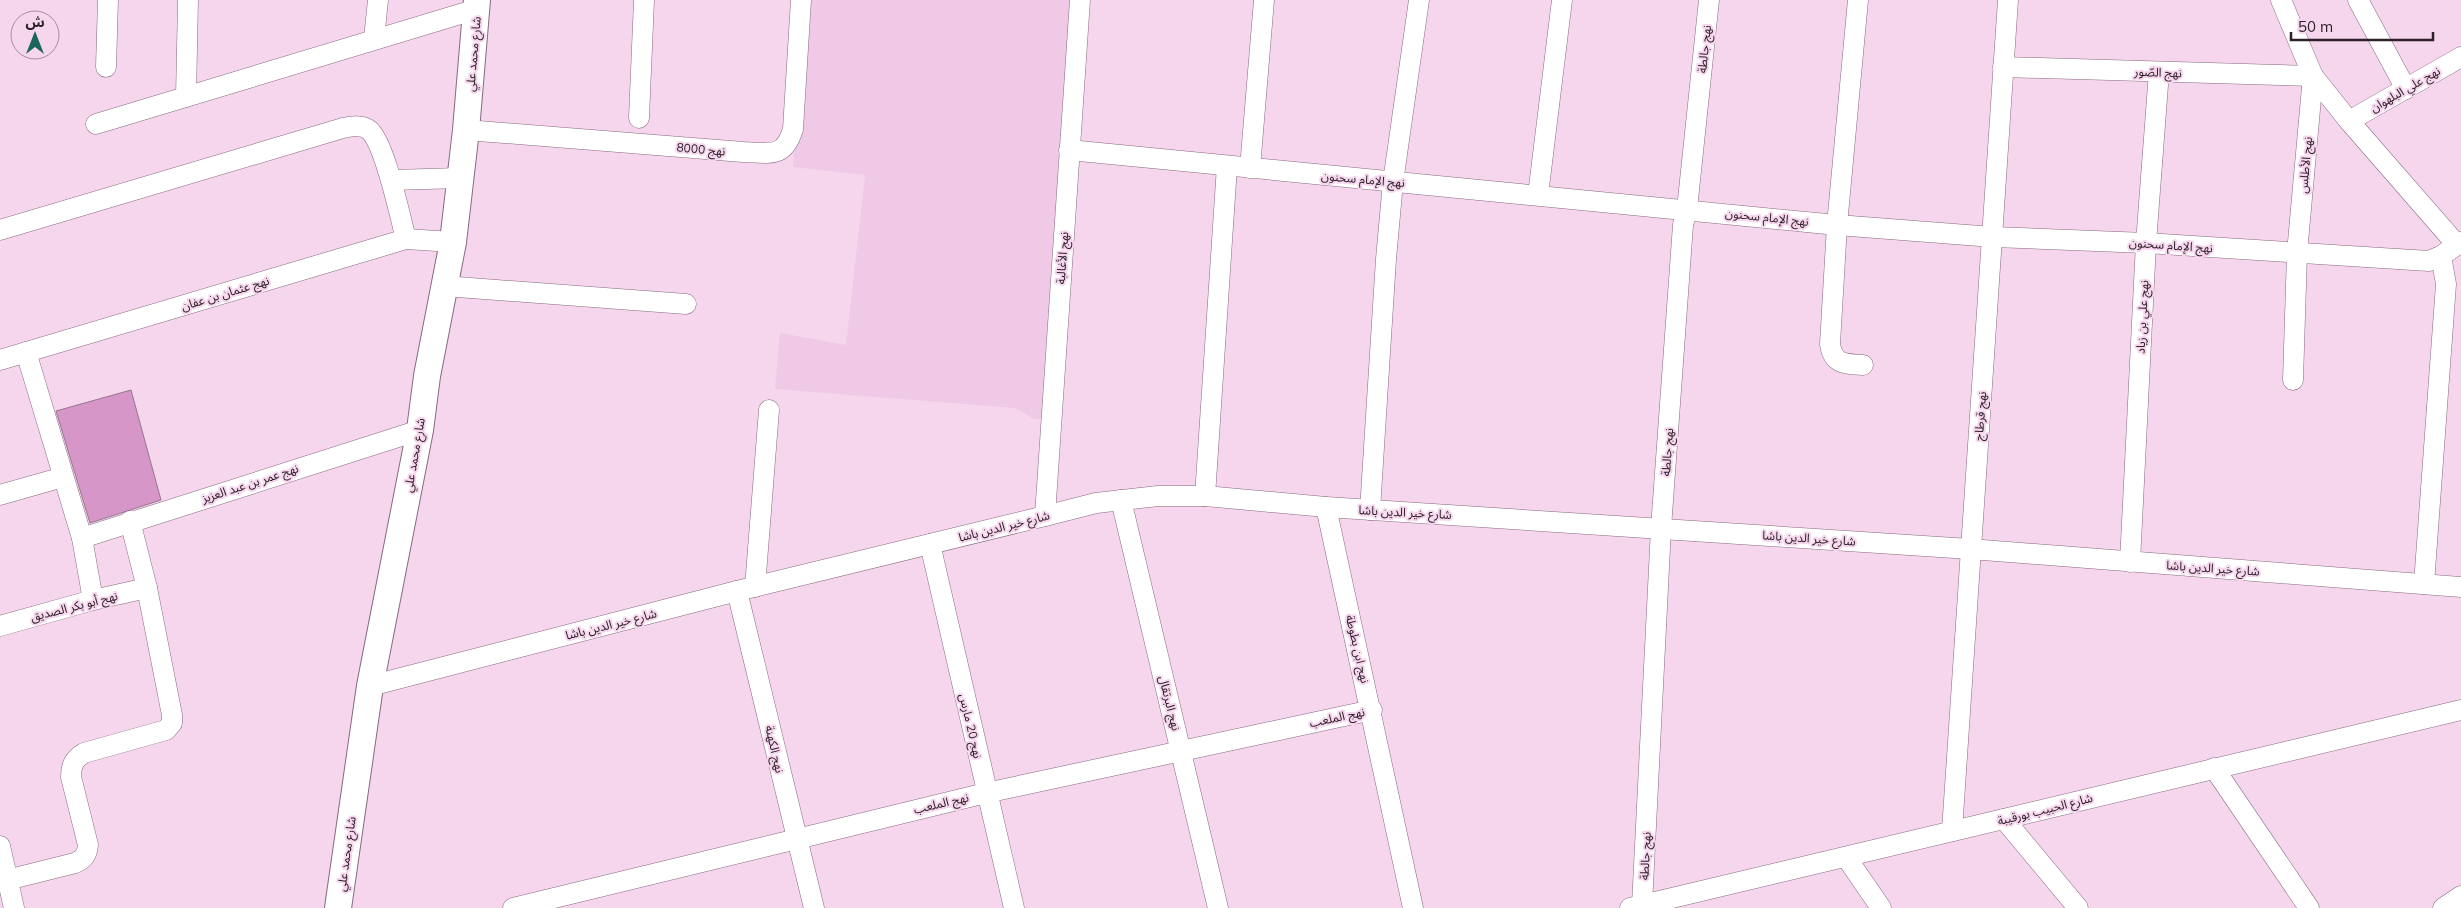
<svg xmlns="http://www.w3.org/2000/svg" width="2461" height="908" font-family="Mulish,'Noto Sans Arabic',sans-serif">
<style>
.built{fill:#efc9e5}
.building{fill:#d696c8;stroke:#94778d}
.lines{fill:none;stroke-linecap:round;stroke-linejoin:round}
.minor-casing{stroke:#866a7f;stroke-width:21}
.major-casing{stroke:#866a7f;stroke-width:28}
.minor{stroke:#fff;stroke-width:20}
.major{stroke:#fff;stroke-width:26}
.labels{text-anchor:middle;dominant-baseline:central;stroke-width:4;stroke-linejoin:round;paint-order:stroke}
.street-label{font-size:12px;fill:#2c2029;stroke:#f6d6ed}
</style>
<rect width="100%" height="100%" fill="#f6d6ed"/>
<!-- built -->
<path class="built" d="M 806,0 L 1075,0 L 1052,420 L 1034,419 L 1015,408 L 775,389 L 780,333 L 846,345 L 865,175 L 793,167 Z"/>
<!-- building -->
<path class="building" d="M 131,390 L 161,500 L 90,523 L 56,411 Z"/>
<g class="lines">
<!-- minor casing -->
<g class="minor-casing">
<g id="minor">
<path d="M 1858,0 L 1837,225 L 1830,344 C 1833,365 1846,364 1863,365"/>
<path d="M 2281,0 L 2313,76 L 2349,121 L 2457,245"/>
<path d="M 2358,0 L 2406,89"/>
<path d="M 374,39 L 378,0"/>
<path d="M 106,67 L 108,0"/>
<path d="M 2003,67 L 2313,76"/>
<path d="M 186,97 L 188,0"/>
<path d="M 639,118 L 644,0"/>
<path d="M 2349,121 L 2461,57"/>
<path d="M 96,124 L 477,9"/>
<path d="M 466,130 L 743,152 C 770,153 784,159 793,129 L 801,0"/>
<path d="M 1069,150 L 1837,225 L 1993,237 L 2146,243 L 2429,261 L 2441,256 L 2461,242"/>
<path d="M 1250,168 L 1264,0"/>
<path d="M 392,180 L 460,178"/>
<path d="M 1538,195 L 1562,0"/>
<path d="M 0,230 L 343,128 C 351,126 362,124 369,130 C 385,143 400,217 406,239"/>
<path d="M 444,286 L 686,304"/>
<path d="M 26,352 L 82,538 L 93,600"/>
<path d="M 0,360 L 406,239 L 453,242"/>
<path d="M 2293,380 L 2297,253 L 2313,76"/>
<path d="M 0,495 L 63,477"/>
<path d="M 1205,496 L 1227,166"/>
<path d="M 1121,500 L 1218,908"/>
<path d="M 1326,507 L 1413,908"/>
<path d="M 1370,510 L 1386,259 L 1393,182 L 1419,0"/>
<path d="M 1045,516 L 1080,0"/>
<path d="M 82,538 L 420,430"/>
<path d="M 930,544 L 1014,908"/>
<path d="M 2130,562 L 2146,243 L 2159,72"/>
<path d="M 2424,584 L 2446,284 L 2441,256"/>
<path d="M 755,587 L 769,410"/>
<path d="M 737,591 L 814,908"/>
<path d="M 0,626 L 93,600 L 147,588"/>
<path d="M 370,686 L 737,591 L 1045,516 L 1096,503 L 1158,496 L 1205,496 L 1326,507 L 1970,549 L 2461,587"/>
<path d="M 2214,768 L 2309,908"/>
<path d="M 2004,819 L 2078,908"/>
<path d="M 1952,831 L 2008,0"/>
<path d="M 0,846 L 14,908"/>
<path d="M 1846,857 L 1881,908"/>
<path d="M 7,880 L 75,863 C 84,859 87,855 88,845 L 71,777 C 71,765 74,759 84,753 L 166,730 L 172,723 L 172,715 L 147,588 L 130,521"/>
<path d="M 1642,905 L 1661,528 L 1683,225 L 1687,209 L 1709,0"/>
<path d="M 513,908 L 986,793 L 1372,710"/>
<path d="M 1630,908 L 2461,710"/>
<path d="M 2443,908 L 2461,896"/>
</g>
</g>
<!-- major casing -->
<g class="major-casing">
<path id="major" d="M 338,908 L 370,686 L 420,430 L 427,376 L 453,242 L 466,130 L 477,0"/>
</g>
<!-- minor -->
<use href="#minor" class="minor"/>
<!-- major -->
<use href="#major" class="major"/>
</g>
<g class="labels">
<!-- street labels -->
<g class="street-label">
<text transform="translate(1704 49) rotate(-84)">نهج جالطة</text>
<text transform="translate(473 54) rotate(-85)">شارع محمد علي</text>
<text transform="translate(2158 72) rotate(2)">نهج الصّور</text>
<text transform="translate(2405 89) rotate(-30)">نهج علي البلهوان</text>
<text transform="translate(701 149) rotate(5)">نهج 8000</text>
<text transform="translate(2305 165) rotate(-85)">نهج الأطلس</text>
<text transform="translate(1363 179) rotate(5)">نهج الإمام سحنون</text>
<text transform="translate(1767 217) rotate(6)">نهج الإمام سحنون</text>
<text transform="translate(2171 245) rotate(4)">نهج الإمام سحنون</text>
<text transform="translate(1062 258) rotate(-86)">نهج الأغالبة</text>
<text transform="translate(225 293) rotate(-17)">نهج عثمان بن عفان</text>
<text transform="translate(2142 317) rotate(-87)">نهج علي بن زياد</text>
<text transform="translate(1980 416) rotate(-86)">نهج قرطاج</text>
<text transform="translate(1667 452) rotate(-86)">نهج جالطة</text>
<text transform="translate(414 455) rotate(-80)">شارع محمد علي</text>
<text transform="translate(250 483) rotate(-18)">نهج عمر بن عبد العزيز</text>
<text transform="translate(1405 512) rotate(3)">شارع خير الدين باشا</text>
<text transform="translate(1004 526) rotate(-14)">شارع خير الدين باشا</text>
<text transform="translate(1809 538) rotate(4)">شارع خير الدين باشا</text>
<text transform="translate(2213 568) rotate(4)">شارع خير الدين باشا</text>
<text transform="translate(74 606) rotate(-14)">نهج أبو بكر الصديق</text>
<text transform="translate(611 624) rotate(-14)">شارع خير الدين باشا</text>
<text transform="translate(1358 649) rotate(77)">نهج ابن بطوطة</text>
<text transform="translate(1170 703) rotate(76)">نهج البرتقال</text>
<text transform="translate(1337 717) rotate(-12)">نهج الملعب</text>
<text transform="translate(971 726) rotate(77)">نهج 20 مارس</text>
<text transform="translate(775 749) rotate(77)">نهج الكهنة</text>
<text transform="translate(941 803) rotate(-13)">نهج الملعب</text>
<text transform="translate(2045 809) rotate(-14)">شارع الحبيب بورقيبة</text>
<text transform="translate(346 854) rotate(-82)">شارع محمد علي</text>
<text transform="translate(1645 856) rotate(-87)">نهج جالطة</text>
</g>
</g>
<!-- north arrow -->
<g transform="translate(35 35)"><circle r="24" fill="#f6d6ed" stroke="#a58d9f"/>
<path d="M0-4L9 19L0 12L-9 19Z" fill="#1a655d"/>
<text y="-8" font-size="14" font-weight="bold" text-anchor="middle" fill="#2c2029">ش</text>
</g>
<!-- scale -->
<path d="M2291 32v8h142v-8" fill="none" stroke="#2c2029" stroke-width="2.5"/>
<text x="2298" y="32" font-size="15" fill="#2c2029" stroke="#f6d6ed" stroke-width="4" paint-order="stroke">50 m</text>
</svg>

▶ **The task**:
Wherever the string "lines" occurs in the records, copy the line it is in.

▶ **Exercise output**:
.lines{fill:none;stroke-linecap:round;stroke-linejoin:round}
<g class="lines">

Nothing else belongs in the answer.